Tâche à faire » Recopiez mot pour mot le passage de l'extrait sur la publicité politique en ligne qui commence par « 1. Un règlement » et se termine par « au micro-ciblage opaque. ».

Extrait à lire »
────────────────────────────────────────

À compter du 15 octobre 2025, la publicité politique en ligne sera régie par le règlement (UE) 2024/900, qui impose une transparence accrue, encadre strictement le ciblage et confie à la CNIL de nouvelles prérogatives de contrôle. Parties politiques, agences de communication, plateformes et prestataires techniques devront obtenir le consentement explicite des électeurs, bannir toute utilisation de données sensibles ou de mineurs pour le profilage et tenir un registre détaillé des campagnes. La CNIL lance déjà un dialogue avec les acteurs concernés et publiera, dès la rentrée, des recommandations pratiques pour faciliter la mise en conformité.

1. Un règlement historique pour la transparence numérique

Depuis plusieurs scrutins, le marketing politique s’est déplacé vers les réseaux sociaux, l’emailing et les bannières programmatiques, capables de toucher une audience ultra-segmentée. Si ces outils ont dynamisé la vie démocratique, ils ont aussi ouvert la porte à la désinformation et au micro-ciblage opaque.
Le législateur européen a donc adopté le règlement (UE) 2024/900, entré en vigueur en avril 2024 et applicable pleinement le 15 octobre 2025. Son ambition : rétablir la transparence et l’équité en matière de publicité politique, tout en complétant le RGPD. Le texte impose notamment :

  • l’obligation d’indiquer clairement qu’un contenu est une publicité politique ;
  • la divulgation de l’identité du commanditaire et des montants dépensés ;
  • la traçabilité des critères de ciblage utilisés ;
  • la création d’un registre public consultable par les citoyens et les autorités.

En clair, l’électeur doit savoir qui parle, pourquoi il est ciblé et comment ses données sont exploitées.

────────────────────────────────────────

Données brutes »
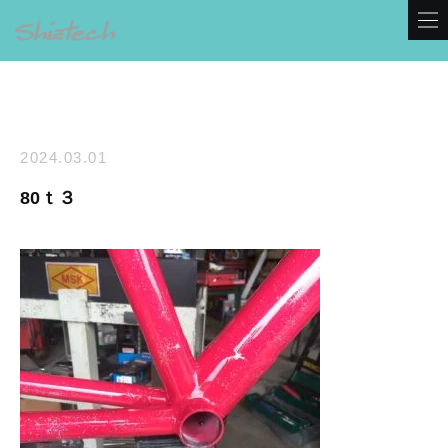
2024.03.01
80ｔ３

────────────────────────────────────────

Tâche faite »
1. Un règlement historique pour la transparence numérique

Depuis plusieurs scrutins, le marketing politique s’est déplacé vers les réseaux sociaux, l’emailing et les bannières programmatiques, capables de toucher une audience ultra-segmentée. Si ces outils ont dynamisé la vie démocratique, ils ont aussi ouvert la porte à la désinformation et au micro-ciblage opaque.